According to data observed by Mirror Business, Sri Lanka’s banking sector has loaned a mammoth Rs.354 billion in new loans during the first four months of the year, approaching half of the total loans given by the banking sector in the whole of 2017. 

 
Sri Lanka’s banks are well on course to surpass a trillion rupees in loans for 2018, given the same pace continues.  


In 2017, Sri Lanka’s banks gave out Rs.890 billion in new loans, the highest in any year. 
The Central Bank also acknowledges that there is a marginal uptick in bank lending as the numbers point to an upward trajectory in the overall direction.  


The year-on-year growth in new loans has been picking up pace from a low of 14.2 percent in February to 15.1 percent in March and further up to 15.2 percent in April. 


However, the year-on-year growths have been easing since the credit bubble created in 2015 due to imprudent monetary and fiscal policies. In 2015, the banking sector loans grew by 21.1 percent and came down to 17.5 percent in the following year, and further down to 16.1 percent last year.   
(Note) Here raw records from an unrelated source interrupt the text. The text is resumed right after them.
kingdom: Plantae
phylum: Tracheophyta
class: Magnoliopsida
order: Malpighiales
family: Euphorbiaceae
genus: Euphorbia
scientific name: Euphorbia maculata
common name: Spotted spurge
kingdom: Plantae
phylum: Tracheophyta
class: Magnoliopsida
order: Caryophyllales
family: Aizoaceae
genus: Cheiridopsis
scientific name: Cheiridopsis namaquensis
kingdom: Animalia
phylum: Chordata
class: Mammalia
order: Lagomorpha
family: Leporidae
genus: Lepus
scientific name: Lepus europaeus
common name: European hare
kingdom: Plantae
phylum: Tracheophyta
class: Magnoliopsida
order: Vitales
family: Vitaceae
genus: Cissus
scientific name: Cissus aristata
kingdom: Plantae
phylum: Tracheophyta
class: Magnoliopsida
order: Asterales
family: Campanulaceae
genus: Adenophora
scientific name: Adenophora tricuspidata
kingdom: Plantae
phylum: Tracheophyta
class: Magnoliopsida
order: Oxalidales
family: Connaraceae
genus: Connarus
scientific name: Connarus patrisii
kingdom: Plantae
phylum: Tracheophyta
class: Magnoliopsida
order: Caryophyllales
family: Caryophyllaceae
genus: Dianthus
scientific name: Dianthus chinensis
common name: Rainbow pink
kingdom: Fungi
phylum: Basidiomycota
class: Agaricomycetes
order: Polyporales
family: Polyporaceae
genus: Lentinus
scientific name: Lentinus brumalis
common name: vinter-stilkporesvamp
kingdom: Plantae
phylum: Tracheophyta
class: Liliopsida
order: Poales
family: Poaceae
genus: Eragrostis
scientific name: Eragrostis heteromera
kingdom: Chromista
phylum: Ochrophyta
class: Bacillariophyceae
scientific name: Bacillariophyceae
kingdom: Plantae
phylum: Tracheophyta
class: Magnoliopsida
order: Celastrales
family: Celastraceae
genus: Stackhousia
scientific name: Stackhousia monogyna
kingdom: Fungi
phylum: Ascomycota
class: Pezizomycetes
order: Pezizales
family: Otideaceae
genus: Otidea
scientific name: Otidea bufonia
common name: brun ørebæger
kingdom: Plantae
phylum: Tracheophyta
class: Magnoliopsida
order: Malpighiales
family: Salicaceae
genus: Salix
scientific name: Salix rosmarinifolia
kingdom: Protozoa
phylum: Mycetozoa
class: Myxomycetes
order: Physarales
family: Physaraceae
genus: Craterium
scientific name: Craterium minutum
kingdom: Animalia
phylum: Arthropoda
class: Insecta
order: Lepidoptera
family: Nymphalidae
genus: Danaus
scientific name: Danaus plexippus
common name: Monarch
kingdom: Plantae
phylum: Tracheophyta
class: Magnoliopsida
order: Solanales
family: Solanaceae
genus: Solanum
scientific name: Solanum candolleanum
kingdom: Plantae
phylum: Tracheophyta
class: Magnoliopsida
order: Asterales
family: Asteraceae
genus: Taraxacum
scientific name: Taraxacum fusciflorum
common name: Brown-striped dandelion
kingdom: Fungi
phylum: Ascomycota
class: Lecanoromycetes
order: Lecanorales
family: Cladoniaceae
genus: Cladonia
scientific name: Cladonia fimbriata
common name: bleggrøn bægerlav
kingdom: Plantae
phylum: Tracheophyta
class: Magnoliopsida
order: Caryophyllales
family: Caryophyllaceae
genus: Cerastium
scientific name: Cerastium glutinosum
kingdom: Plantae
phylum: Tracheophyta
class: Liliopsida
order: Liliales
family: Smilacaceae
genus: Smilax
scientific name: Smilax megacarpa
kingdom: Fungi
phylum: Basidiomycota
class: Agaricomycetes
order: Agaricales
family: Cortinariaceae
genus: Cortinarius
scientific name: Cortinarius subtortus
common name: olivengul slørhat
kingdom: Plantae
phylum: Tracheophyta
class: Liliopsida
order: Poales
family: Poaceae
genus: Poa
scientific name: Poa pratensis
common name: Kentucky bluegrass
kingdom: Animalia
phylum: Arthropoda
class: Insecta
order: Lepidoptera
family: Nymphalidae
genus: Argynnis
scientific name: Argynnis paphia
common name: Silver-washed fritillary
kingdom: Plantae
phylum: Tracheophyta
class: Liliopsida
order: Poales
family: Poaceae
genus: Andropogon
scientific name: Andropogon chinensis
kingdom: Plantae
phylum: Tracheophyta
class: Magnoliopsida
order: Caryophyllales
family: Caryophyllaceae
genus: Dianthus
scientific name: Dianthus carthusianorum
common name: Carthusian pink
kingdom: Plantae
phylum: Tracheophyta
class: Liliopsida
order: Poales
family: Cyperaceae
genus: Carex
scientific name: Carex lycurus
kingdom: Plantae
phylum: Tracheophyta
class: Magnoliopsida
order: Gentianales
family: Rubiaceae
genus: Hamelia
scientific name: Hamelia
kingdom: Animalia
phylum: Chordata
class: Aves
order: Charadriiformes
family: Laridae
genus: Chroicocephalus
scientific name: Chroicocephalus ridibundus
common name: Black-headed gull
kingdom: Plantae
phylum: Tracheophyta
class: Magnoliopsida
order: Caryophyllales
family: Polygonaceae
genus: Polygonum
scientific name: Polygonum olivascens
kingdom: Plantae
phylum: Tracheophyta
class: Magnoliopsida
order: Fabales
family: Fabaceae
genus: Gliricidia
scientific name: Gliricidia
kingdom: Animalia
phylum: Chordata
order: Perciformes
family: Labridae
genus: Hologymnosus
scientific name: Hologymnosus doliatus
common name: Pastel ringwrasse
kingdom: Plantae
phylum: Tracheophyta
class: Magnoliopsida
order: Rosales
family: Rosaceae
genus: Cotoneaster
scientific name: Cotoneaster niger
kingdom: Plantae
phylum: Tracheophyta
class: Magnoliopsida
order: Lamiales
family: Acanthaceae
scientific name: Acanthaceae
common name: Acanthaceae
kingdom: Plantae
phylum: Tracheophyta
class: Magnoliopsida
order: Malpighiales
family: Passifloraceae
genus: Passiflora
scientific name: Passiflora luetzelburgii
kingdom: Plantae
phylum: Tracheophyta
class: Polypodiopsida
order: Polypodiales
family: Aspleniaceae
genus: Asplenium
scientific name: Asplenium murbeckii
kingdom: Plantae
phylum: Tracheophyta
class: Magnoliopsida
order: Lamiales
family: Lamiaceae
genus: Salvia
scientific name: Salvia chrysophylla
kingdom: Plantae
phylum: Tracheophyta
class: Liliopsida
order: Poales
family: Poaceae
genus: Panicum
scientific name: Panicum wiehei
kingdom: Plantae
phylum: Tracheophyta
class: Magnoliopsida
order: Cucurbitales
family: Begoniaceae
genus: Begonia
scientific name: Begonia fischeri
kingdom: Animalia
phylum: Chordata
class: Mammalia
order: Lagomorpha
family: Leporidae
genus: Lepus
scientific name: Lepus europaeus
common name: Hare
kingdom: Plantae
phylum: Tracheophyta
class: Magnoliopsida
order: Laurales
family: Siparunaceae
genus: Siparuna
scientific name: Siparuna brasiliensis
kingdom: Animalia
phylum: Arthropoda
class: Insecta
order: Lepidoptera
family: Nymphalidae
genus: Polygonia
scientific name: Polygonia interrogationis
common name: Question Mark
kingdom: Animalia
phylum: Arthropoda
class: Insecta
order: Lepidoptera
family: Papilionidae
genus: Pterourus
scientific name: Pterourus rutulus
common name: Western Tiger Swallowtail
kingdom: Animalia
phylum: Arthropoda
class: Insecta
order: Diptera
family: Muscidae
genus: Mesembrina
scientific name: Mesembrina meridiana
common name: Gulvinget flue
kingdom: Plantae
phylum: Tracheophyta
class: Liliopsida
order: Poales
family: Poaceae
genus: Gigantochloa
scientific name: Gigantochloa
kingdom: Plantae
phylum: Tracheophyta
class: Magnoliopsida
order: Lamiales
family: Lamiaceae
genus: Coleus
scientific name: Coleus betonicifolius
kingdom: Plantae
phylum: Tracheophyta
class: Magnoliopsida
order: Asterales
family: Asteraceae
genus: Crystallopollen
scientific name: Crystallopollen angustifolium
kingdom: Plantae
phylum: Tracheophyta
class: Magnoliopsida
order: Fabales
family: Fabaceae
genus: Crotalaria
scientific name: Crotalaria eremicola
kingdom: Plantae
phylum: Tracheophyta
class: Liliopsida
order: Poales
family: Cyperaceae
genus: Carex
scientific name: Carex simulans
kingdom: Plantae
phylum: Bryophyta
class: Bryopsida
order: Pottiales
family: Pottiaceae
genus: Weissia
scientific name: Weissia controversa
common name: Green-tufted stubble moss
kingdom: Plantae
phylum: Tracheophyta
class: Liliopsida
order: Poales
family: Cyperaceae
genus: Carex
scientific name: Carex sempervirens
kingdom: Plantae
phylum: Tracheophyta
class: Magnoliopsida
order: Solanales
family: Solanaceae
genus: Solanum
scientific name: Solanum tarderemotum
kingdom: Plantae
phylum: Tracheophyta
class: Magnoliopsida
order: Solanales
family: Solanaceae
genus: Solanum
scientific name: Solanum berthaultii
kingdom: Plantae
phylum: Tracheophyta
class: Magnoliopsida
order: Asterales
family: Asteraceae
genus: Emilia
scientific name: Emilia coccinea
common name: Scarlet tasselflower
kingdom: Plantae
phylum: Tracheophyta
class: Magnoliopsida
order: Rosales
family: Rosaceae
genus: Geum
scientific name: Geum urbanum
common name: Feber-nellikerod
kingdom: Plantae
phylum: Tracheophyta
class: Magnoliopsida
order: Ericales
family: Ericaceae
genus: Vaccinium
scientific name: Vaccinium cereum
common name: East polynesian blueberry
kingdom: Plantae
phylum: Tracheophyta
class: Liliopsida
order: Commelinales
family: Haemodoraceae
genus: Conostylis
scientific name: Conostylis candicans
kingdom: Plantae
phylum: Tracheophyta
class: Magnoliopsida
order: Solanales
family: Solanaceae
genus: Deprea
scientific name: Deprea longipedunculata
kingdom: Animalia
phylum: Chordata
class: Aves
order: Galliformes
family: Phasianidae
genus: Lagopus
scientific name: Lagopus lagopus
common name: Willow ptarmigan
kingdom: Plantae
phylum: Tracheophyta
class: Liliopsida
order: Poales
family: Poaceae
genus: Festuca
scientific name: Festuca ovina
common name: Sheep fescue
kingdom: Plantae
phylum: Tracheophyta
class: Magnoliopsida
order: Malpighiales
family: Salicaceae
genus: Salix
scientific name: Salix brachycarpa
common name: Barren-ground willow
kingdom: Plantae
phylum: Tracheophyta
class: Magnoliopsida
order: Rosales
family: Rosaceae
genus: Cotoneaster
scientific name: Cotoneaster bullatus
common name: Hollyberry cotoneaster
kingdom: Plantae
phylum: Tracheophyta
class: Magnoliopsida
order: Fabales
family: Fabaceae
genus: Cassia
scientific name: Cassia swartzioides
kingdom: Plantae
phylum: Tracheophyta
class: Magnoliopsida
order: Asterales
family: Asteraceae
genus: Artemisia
The data reflects the banking sector is humming although the overall economy is wobbling. 
This obvious paradox explains that the bulk of this money created by the banks are either going mostly to unproductive segments of the economy or those money-hungry projects aren’t yet generating a decent return due to the poor business environment. 


Last week Mirror Business showed that one fifth of the loans going into consumption, but there is a drought of funds into the manufacturing and agriculture sectors. 


Most Sri Lankans borrow to settle their existing loans, obtained when the rates were higher. 
The first four months’ bank loans have not felt the full impact of the surprise policy rate cut made in early April. In April, the Central Bank cut its Statutory Lending Facility Rate by 25 basis points to 8.50 percent.

The full impact of it will be seen in the months that follow April, as the banks will try to push their loan books faster by revising down their loans. 


At the time, many economists and analysts queried the rationale for a rate cut, which mostly appeared political than economic, as the regional economies were doing the opposite in response to the increase in the federal funds rate in the United States. 


From the beginning of the year through June 10, foreigners sold Rs.22.5 billion worth of government bonds. Hence, further cuts in local rates can spark chaos in the economy as the rupee has already lost 3.5 percent of its value against the dollar.         


The data also point out that the loan growth is generally higher during the second half of the year than during the first half. 


Further, the banks remain relatively rich in capital as large banks raised Rs.42 billion in equity and Rs.11 billion in debt to stay compliant with the BASEL III thresholds coming into effect from January 1, 2018. 


Therefore the banks now rich in funds are prepared to lend at very competitive rates. 


One large private lender recently advertised 7-year vehicle leasing facilities at 13.5 percent, a very attractive rate, but the funds go into the highly unproductive sector, indicating the aforementioned paradox.